Historically, in high-pressure decorative laminates, the core stock paper has been a relatively extensively cooked, low yield, high purity saturating grade kraft paper having a lignin content in the order of 2 to 5%, by weight. All percentages hereinafter expressed are weight percentages unless otherwise stated. The purpose of cooking is to dissolve the lignin and other noncellulose portions of the wood which bind the cellulose fibers together, thereby providing a pulp of free fibers which can be formed into a sheet of paper. Mixtures of hardwood and softwood species may be employed, the former providing relatively short fibers (0.5 to 2 mm. avg. length) and the latter providing relatively long fibers (2.5 to 5 mm. avg. length) in the paper. The paper must be well formed, have uniform texture, density and finish and be free of fiber bundles, hard lumps, large wood slivers, streaks, light areas and wrinkles. One of the most important properties of the paper is its absorbency. The paper must absorb a high percentage of resin to provide a satisfactory laminated product.

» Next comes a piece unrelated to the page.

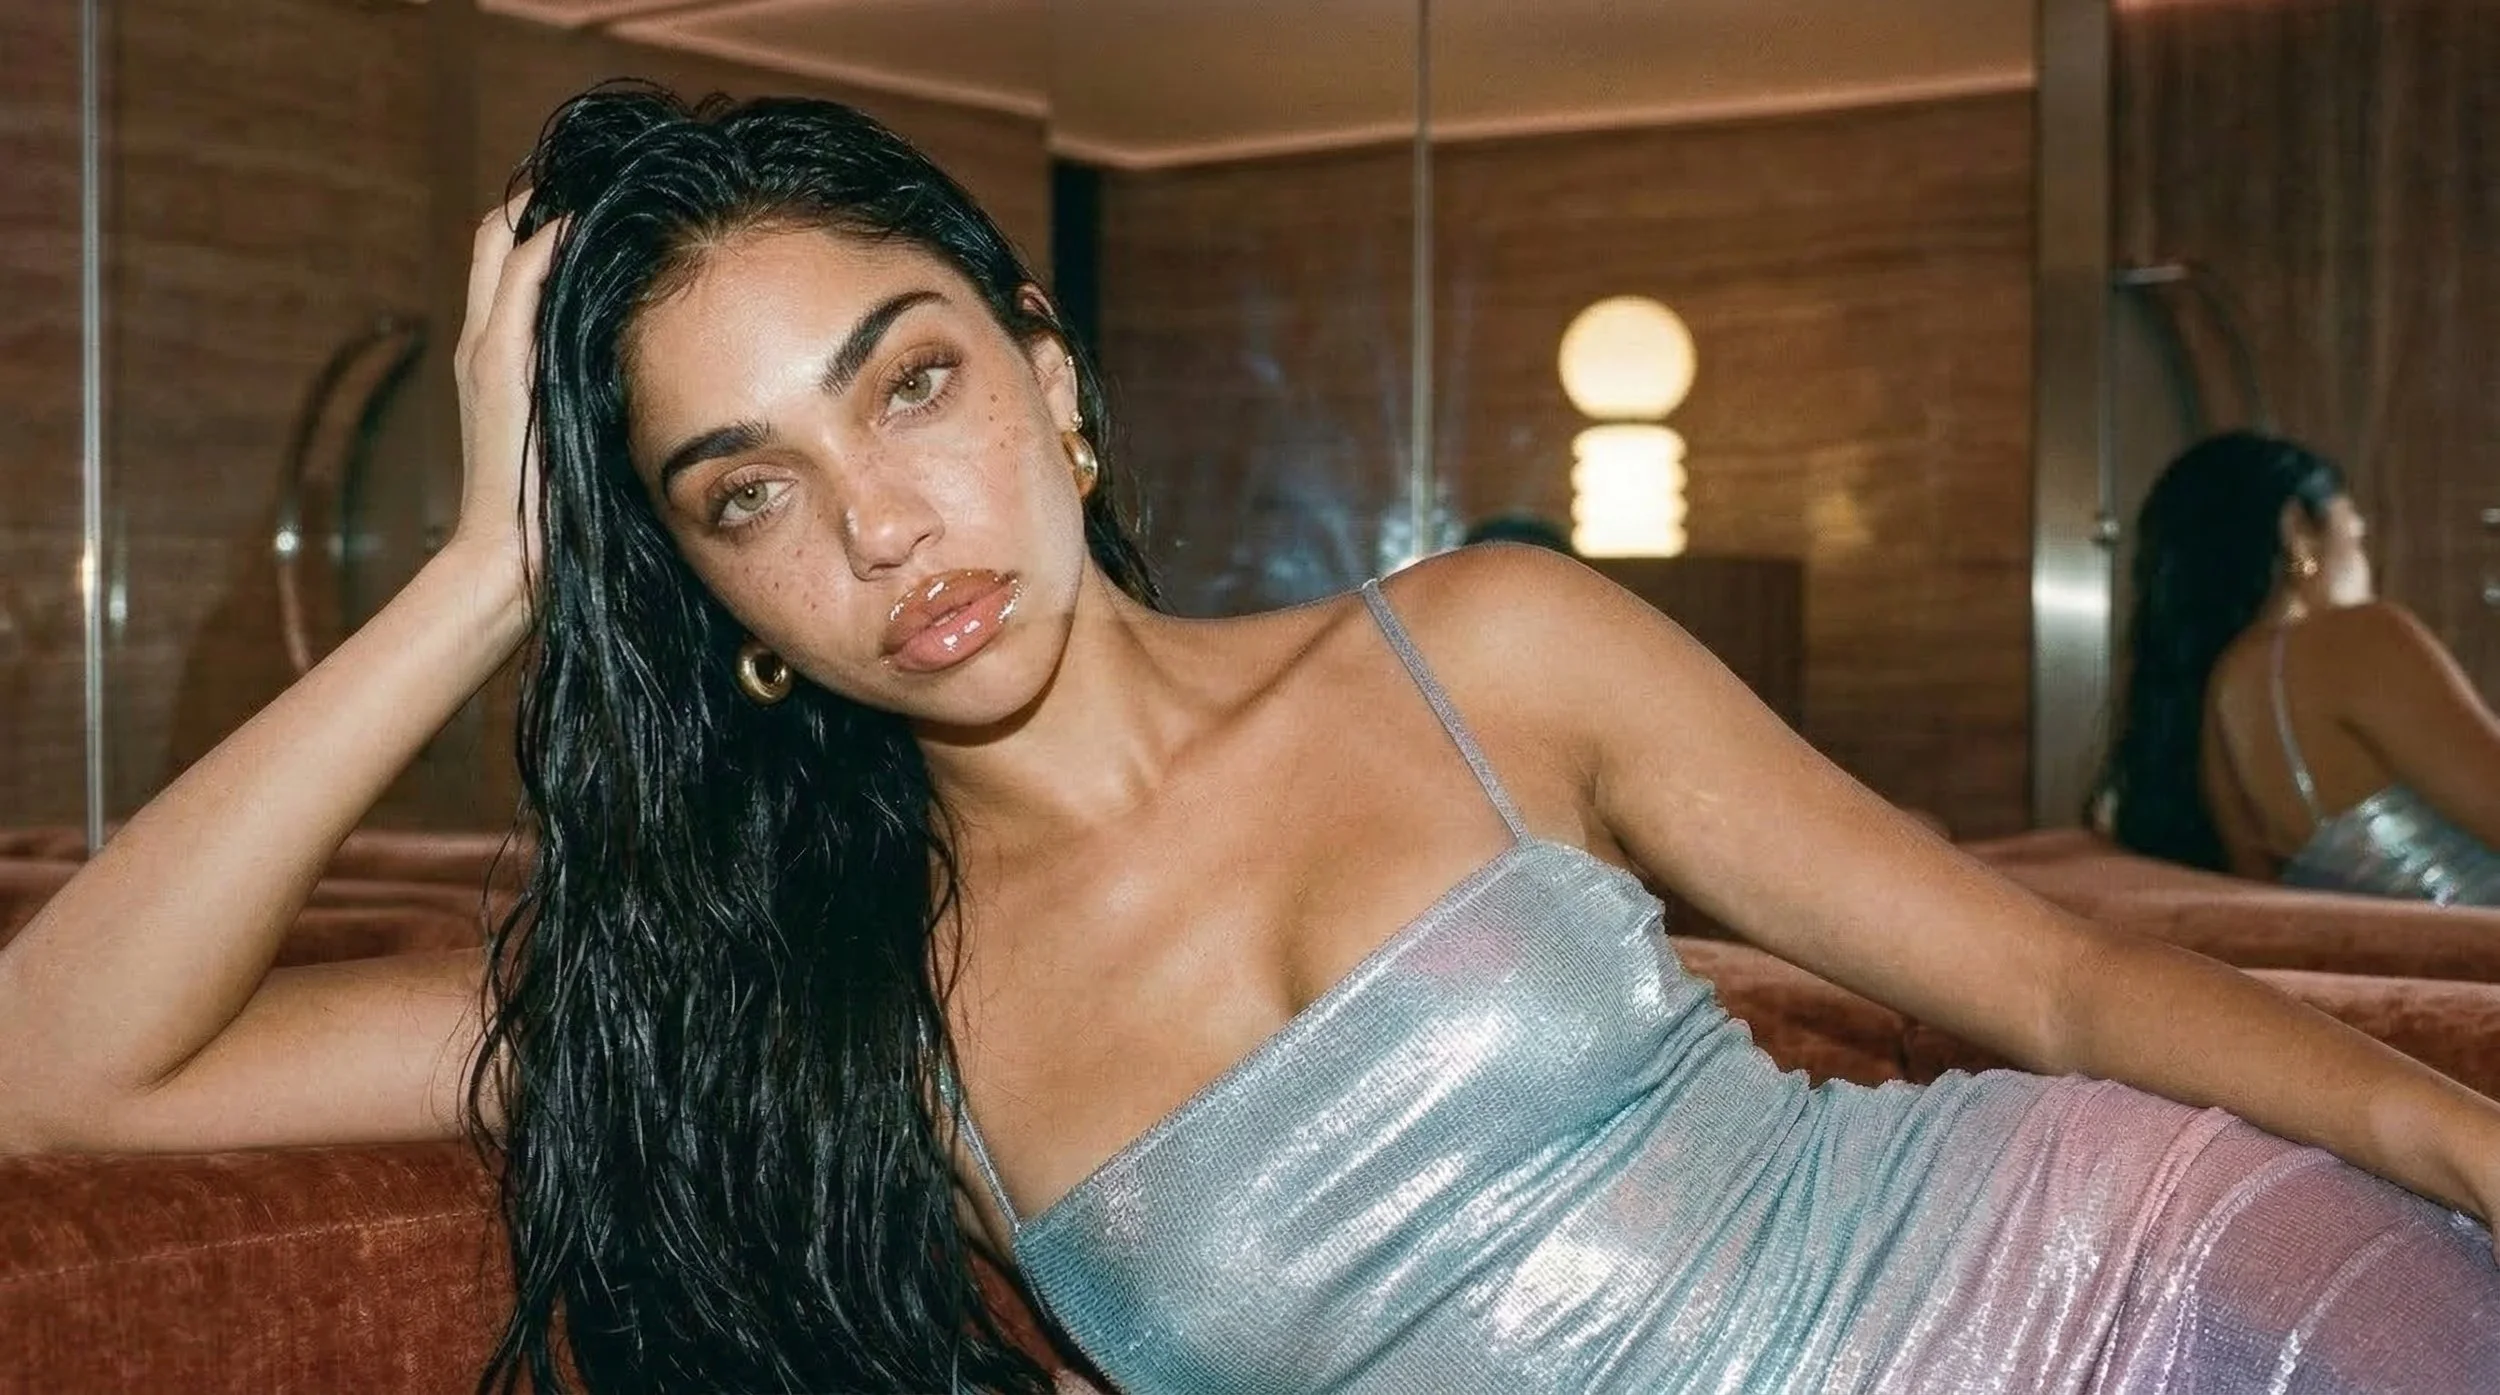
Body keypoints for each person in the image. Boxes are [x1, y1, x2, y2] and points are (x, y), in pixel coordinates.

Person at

The properties of the laminated product, e.g. tensile strength, flexural strength, impact strength, the amount of absorption and thickness swell from immersion in boiling water and dimensional changes over an extreme range of relative humidity, are significantly influenced by the core stock paper. The laminated product should meet the standards set forth in NEMA Publication No. LD1-1971 for Laminated Thermosetting Decorative Sheets and the core stock papers must not preclude the obtention of the properties set forth in those standards.
The extensively cooked, low yield core stock papers are, of course, relatively high in cost. The advantages of a high yield paper for core stock in terms of lower relative cost and decreased pollution of water and air have provided the incentive for a considerable effort on the part of applicants and others to develop a high yield paper that could be used for the core stock of high-pressure decorative laminates. The most obvious direction, because of cost and the general and conventional desirability for long fibers in paper making, appeared to be a high yield kraft sheet made from a pulp containing a high proportion of soft or coniferous woods, particularly Southern pine species.

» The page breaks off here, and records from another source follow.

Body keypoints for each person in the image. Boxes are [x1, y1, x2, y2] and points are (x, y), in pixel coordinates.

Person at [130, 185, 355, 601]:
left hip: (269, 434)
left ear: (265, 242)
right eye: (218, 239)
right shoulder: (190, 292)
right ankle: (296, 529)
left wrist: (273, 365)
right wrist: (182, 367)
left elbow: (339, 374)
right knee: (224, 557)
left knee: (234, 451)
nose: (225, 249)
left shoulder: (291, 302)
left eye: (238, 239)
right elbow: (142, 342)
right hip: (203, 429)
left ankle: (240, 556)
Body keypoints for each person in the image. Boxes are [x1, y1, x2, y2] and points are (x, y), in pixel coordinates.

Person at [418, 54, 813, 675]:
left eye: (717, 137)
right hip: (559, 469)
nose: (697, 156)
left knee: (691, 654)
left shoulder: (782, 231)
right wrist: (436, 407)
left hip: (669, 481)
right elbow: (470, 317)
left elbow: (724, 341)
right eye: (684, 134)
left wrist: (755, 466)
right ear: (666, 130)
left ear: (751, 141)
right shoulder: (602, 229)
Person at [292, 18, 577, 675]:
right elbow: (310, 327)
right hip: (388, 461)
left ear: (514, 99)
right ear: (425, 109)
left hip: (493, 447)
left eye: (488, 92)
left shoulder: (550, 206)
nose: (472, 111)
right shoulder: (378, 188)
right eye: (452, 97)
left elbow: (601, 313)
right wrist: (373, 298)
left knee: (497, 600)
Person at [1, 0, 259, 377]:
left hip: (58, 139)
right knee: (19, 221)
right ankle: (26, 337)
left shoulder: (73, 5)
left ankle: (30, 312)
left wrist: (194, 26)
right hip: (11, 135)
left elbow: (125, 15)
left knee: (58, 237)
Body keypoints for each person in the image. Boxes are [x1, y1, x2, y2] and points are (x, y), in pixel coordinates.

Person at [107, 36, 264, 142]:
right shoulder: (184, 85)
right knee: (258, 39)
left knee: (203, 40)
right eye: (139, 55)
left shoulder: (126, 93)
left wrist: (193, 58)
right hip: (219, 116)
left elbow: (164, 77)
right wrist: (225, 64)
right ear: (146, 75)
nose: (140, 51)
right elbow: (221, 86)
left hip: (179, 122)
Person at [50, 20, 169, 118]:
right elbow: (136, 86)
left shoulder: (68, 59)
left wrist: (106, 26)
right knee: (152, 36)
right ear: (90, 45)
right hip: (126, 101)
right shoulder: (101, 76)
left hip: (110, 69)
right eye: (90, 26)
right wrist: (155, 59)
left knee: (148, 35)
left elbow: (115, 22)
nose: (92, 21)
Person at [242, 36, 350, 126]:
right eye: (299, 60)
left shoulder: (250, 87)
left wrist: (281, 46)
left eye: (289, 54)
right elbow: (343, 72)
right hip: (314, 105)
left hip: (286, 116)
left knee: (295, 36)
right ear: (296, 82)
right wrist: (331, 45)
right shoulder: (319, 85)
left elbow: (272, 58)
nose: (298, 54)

Working extensively with pulps containing in the order of 90% or more of the long fibered pine, a saturating core sheet was developed and successfully used to produce excellent high-pressure decorative laminates meeting all of the requirements set forth in the NEMA standards. Unexpectedly, we discovered that the laminates made from such core sheets caused severe wear and rapid deterioration of the carbide cutting tools conventionally employed in the normal fabrication into finished forms, particularly in furniture goods where extensive machining must be done. These core stock sheets, made from essentially all pine furnishes, at one point had relatively high lignin contents, in the order of fifteen (15) percent. We further discovered that the same pine furnishes, cooked to lower yield levels having lignin contents of 7-8 percent and below, produced laminates which met the NEMA standards, as one might then expect, but the tool degradation persisted to an unacceptable degree.